Exceptions: When Things Go Sideways (and Stop)

These are the big ones. When Chunklet throws an exception, it means something went wrong enough to halt the process. But fear not, we'll tell you why!

ChunkletError

This is the grand-daddy of all Chunklet-specific errors. If you see this, it means something fundamental went wrong within Chunklet itself. It's usually a sign that a deeper issue occurred, often related to a custom function you provided.

  • Common Scenario: Your custom token_counter function decided to take a coffee break (i.e., it raised an exception).
  • What to do: Check your custom token_counter or any other custom callbacks you've provided. Make sure they're robust and handle all possible inputs gracefully.

InvalidInputError

Chunklet is a stickler for rules, especially when it comes to your input. This error means you've given Chunklet something it just can't work with.

  • Common Scenarios:
    • You tried to initialize Chunklet with some funky custom_splitters that didn't quite fit the mold.
    • Your chunking configuration (like max_tokens or mode) was a bit off.
    • In batch processing, you forgot to provide a list of texts, or you asked for a negative number of parallel jobs (we're good, but not that good).
  • What to do: Double-check your input parameters against the documentation. Make sure everything is in the right format and within the expected ranges.

TokenNotProvidedError

This one's pretty self-explanatory, but we'll explain it anyway. If you're trying to chunk by tokens (or in hybrid mode, which also needs token awareness) but haven't told Chunklet how to count tokens, it'll politely (or not so politely) refuse to proceed.

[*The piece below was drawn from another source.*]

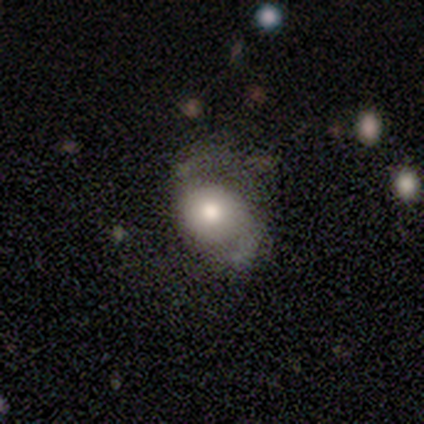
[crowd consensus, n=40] This appears to be a smooth galaxy with no disk features (48%) that is round (53%). Merging: none (44%).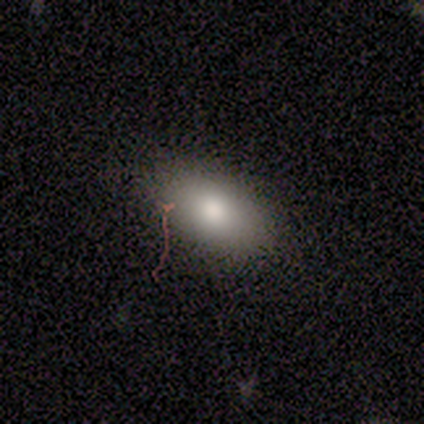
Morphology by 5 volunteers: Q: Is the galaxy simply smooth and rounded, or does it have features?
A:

  • Common Scenario: You set mode="token" or mode="hybrid" but didn't provide a token_counter when initializing Chunklet or in your chunk() call.
  • What to do: Provide a token_counter function. You can use a simple word counter, or for more accuracy, integrate a library like tiktoken. Check the Programmatic Usage documentation for examples.

Warnings: Chunklet's Friendly Nudges (and Occasional Grumbles)

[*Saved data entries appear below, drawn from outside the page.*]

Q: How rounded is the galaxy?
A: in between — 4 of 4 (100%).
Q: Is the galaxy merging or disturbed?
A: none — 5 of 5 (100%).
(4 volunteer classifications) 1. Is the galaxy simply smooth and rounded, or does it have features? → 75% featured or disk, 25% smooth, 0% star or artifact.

Warnings are Chunklet's way of saying, "Hey, I did what you asked, but you might want to know this..." They don't stop the process, but they often indicate something you could optimize or be aware of.

"The language is set to auto. Consider setting the lang parameter to a specific language to improve performance."

  • What it means: You've let Chunklet guess the language of your text. While it's pretty good at it, explicitly telling it the language (lang='en', lang='fr', etc.) can sometimes speed things up and improve accuracy, especially for shorter texts.
  • What to do: If you know the language of your text, set the lang parameter. If not, no worries, Chunklet will do its best!

"Low confidence in language detected. Detected: '{lang_detected}' with confidence {confidence:.2f}."

  • What it means: Chunklet tried its best to detect the language, but it's not super confident about its guess. This often happens with very short texts or texts that mix multiple languages.
  • What to do: If you know the language, set the lang parameter explicitly. If the text is genuinely ambiguous, just be aware that the sentence splitting might not be perfect.

"Language not supported or detected with low confidence. Universal regex splitter was used."

  • What it means: Chunklet couldn't find a specialized sentence splitter for your language (or it wasn't confident enough in its detection), so it fell back to its trusty universal regex splitter. This splitter is robust but might not be as linguistically nuanced as the specialized ones.
  • What to do: If you need highly accurate sentence splitting for an unsupported language, consider implementing a Custom Splitter. Otherwise, the universal splitter will still get the job done!

"Using --batch with --file is deprecated." (CLI Warning)

  • What it means: You're using an older way of batch processing. While it still works, we've introduced a more streamlined approach.
  • What to do: For batch processing multiple files, use --input-dir. If you're processing a single file, just provide it directly without --batch. Check the CLI Usage documentation for the latest methods.